ZKBN and Commissioner of Taxation [2013] AATA 604 - Residency

The AAT has affirmed the Commissioner’s objection decision in relation to notices of assessment issued to a taxpayer on the basis that he was an Australian resident for the income years ending 30 June 2007 and 30 June 2008.

In reaching its decision, the AAT took into account the ordinary meaning of ‘resident’ in section 6(1) of the Income Tax Assessment Act 1936 (ITAA 1936) and noted that residency should be assessed over the broader period of the tax year without particular relevance being given to the circumstances on the last day of the financial year. The AAT concluded that the taxpayer had a continuity of association with Australia as well as an attitude that Australia continued to be his home in the relevant tax years.
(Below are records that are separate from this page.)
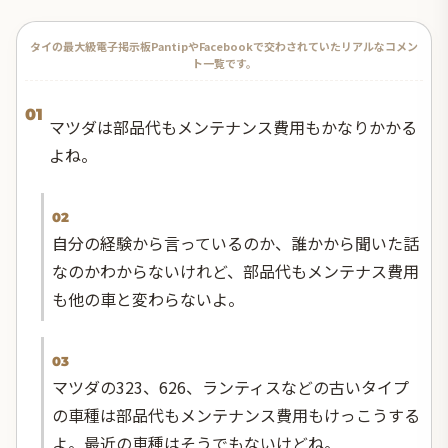
タイの最大級電子掲示板PantipやFacebookで交わされていたリアルなコメン
ト一覧です。
01
マツダは部品代もメンテナンス費用もかなりかかる
よね。
02
自分の経験から言っているのか、誰かから聞いた話
なのかわからないけれど、部品代もメンテナス費用
も他の車と変わらないよ。
03
マツダの323、626、ランティスなどの古いタイプ
の車種は部品代もメンテナンス費用もけっこうする
よ。最近の車種はそうでもないけどね。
In particular, the AAT highlighted that the taxpayer owned a house in Australia until June 2007 as well as a vehicle until 2008 and stored his personal belongings in Australia until after the 2008 income tax year. The taxpayer also had a reliance on his Australian address to receive notices in relation to contracts for overseas work and relied on his Australian bank accounts for disbursements and receipt of income payments when overseas. The AAT did not consider the ‘domicile test’ (in section 6(1)(a)(i) of the ITAA 1936) as the taxpayer was clearly a resident according to ordinary concepts under section 6(1) of the ITAA 1936.